今、我が家の冷蔵庫には常に納豆がある。
これは私が常備しているわけではなく相方が買ってくる。なくなってもいつの間にか補充されていて、いつの間にか減っている。
関西出身の私としてみればなんで納豆を切らさないのか不思議だ。食べられないわけではないし、あれば食べるけど、買って食べるほどではない。
それが納豆に対する私のスタンスだが、相方にとっては半年間カナダで過ごした時も食べたくなった「ソウルフード」だという。
植村直己が『青春を山に賭けて』で「日本人の口はタクワン臭いに違いない」というようなことを書いていた。
今、日本人の中で沢庵がソウルフードだと主張する人は少ないだろう。漬物、特に糠漬けは時折食べたくなるが、手間のかかる食品なので、ソウルフードと言っていいのかどうか。
私は漬物も浅漬けか実家から送ってもらう奈良漬けがメインで、常備しているものはない。
韓国人の友人がいる。
コロナでずいぶん会っていないが、彼の故郷のソウルフードは何と言ってもキムチである。野口健の話ではエベレストベースキャンプにも韓国隊は樽でキムチを持ち込むらしい。

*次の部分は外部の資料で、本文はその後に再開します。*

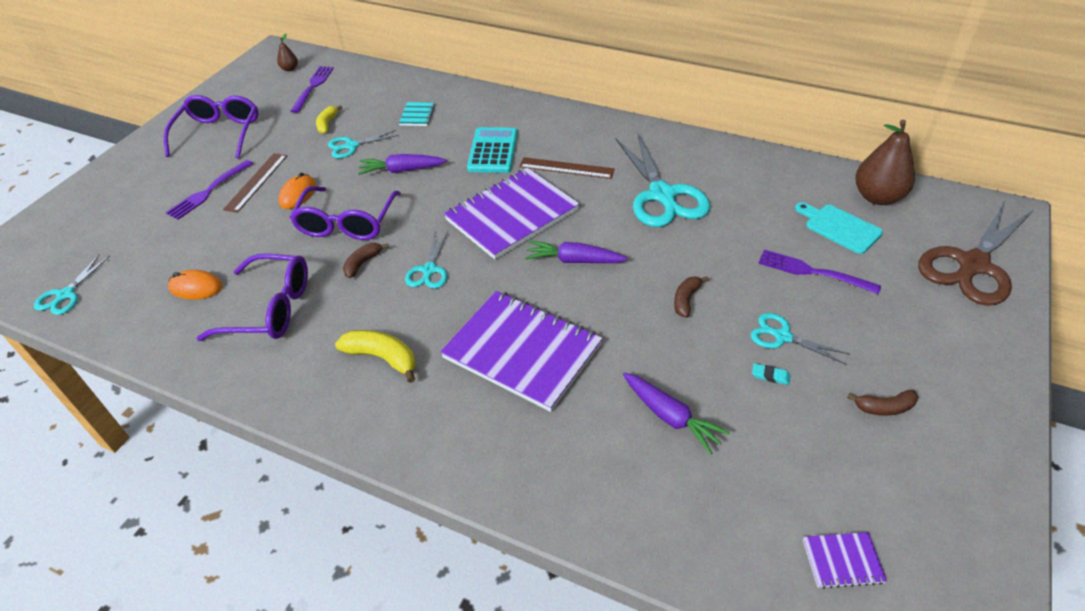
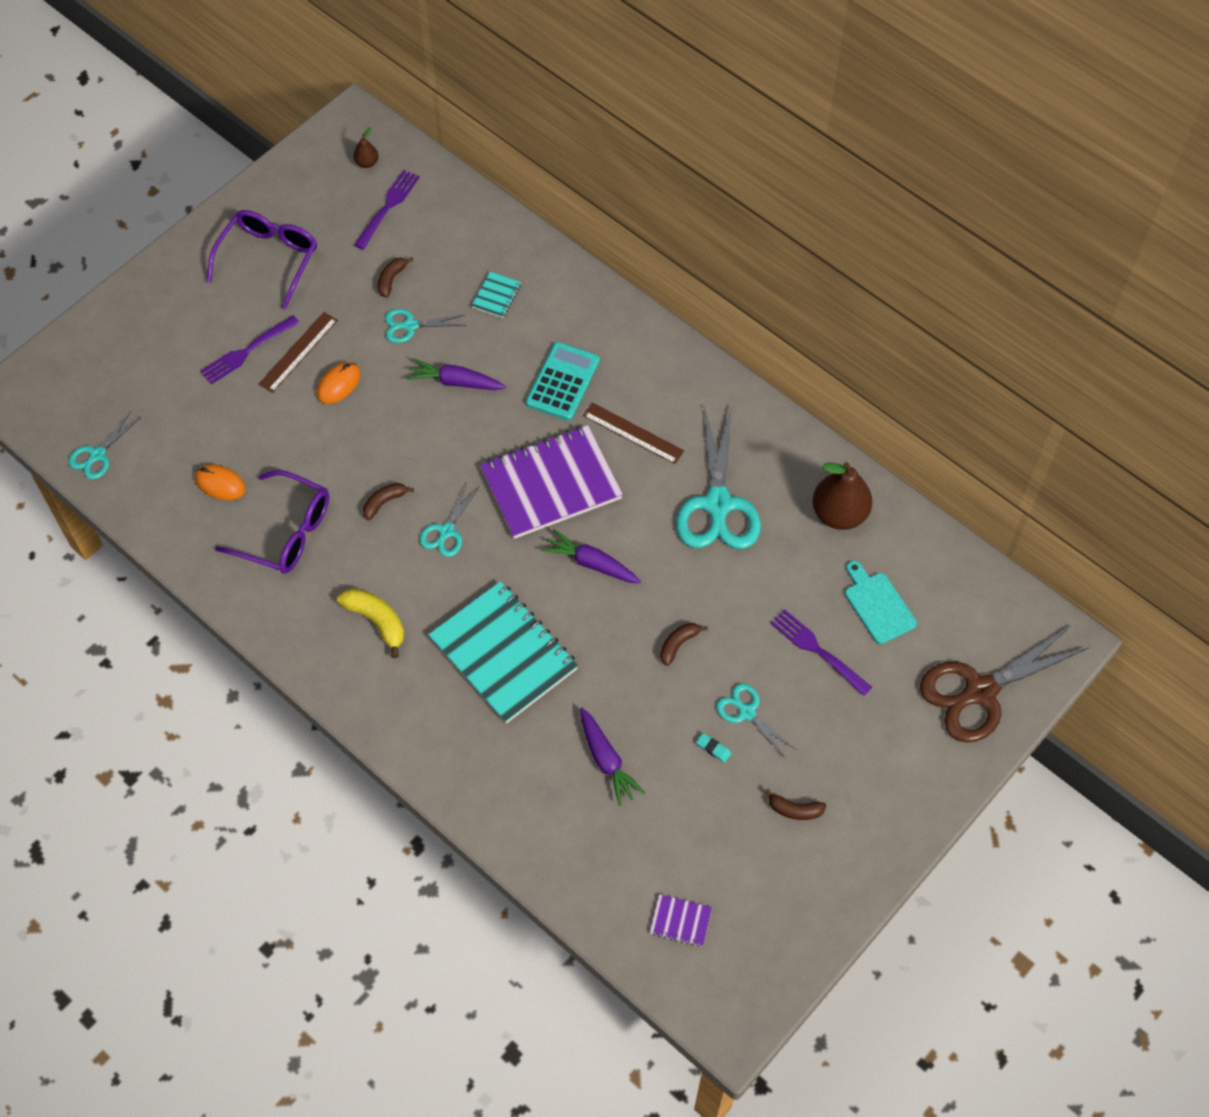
camera: 15 degrees right, 15 degrees up
purple glasses [290,186,401,240] -> none
yellow banana [316,105,342,134] -> brown banana [378,257,414,298]
purple notebook [440,291,603,412] -> turquoise notebook [428,581,578,724]
brown pear [855,120,915,205] -> brown pear moved to [813,462,872,530]

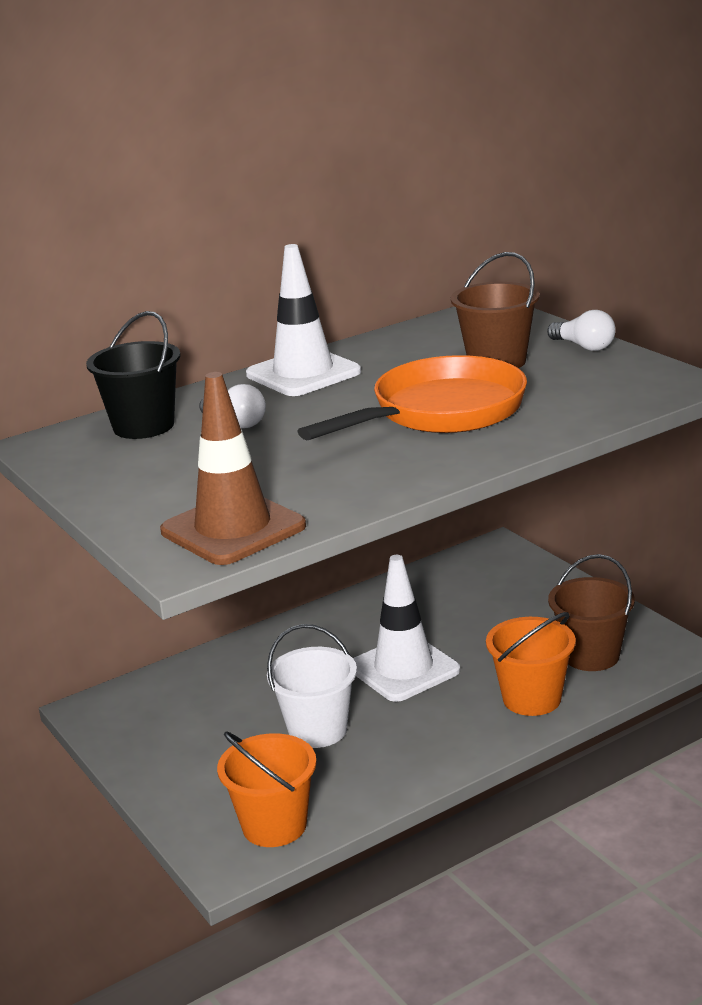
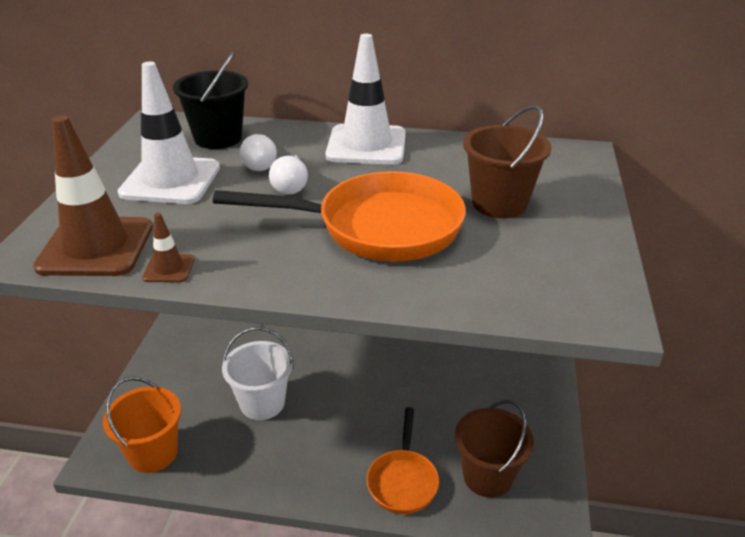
camera: 40 degrees right, 10 degrees up
white traffic cone [353,555,460,702] -> white traffic cone moved to [118,61,220,204]
orange bucket [486,612,576,716] -> orange pan [366,407,439,514]
white light bulb [547,310,616,351] -> white light bulb moved to [269,154,308,195]
none -> brown traffic cone [142,213,194,283]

ところが冗談で'made in Koreaです'と話す彼はキムチが嫌いなのだという。そんな韓国人がいるのかと驚いたが、納豆嫌いや沢庵嫌いが日本人にも一定数いることを考えると当然か。
私も両者とも食べられないわけでもないし、特段嫌いでもない程度。
海外の人に
「ソウルフードは何ですか?」
と訊かれたら私自身が返事に窮してしまう。
日本人が長寿化した要因は菜食でも魚食でもなくいろいろ食べるようになったことらしい。
してみると日本人のソウルフードは「雑食」。肉も魚も、山菜も海藻も食べる。生でも焼いても煮ても食べる。
多様性がいわばソウルフードという国にいるのは珍しいし、だからこそ面白い。